Центральная явилась после тридцатисекундной паузы — на экране Холл увидел точно такого же радиста в зеленой рубашке и погонах, как и рядом с собой.
— Я могу дать телеграмму по адресу?
— Слушаю вас, сэр.
— Значит, так. Гелиос, Гея, четыреста шестнадцать ноль двадцать восемь, Брюссель, Академия изящных искусств, доктору Гийому Ботье. Уважаемый доктор. Прочитав вашу статью в «Арт энд Сайнс», хочу задать вам два вопроса. Первый — давно ли Италия и Византия стали одним и тем же? И второй — не проглядели ли вы в своей Паленсии синьяковский грунт? С глубоким удивлением полковник Боуэн.
— Кодовую расшифровку давать? — спросил стимфальский радист.
— Нет, не нужно, пусть так и остается.
Наверху, в колоннаде, стоял Абрахамс и смотрел на холловские сандалии.
— Майор, — обратился к нему Холл, — от лица политзаключенных крепости предлагаю вам захватить власть и основать в Герате демократическую республику.
Абрахамс засиял, как свежеотчеканенная монета.
— С восторгом присоединяюсь, профессор. С чего начнем?
— Я полагаю, что с завтрака.
Ботье прислал в ответ сразу два письма. Первое свидетельствовало о том, что в докторе не угас еще молодой задор и романтическое стремление исправить мир. «Уважаемый полковник, — писал он, — Судя по индексу, вы работаете в стимфальской военной администрации. Я благодарен Вам за внимание к моим скромным исследованиям, и от души желаю успехов на профессиональном поприще».
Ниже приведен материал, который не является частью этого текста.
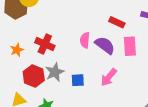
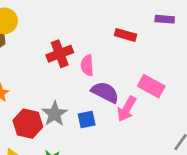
red cross: (45, 44) -> (60, 54), moved, turned -36
purple semicircle: (105, 45) -> (105, 92), moved
pink rectangle: (130, 46) -> (151, 86), moved, turned -48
Второе послание звучало иначе. «Дорогой коллега. Прошу простить мне некоторую запальчивость моего предыдущего письма. К сожалению, я не сразу понял смысл Вашей ссылки на Синьяка. Вы оказались совершенно правы — икона, безусловно, принадлежит кисти автора южно-итальянской школы...» Заканчивал Ботье так: «...нигде не встречал Ваших работ ранее и желал бы познакомиться с ними...» Вскоре после этих двух писем и приехал Мэрфи.
Был он невысокого роста, плотный, в синем, с иголочки, костюме, аккуратный и подтянутый, похожий на новенький перочинный нож — только что сложенный и упакованный. Весь его вид дышал бодростью и оптимизмом.
— Здравствуйте, доктор, — сказал он, протягивая Холлу маленькую крепкую ладонь; в другой руке он держал хромово-рельсовый «атташе». — Пол Мэрфи. Абрахамс вам говорил обо мне.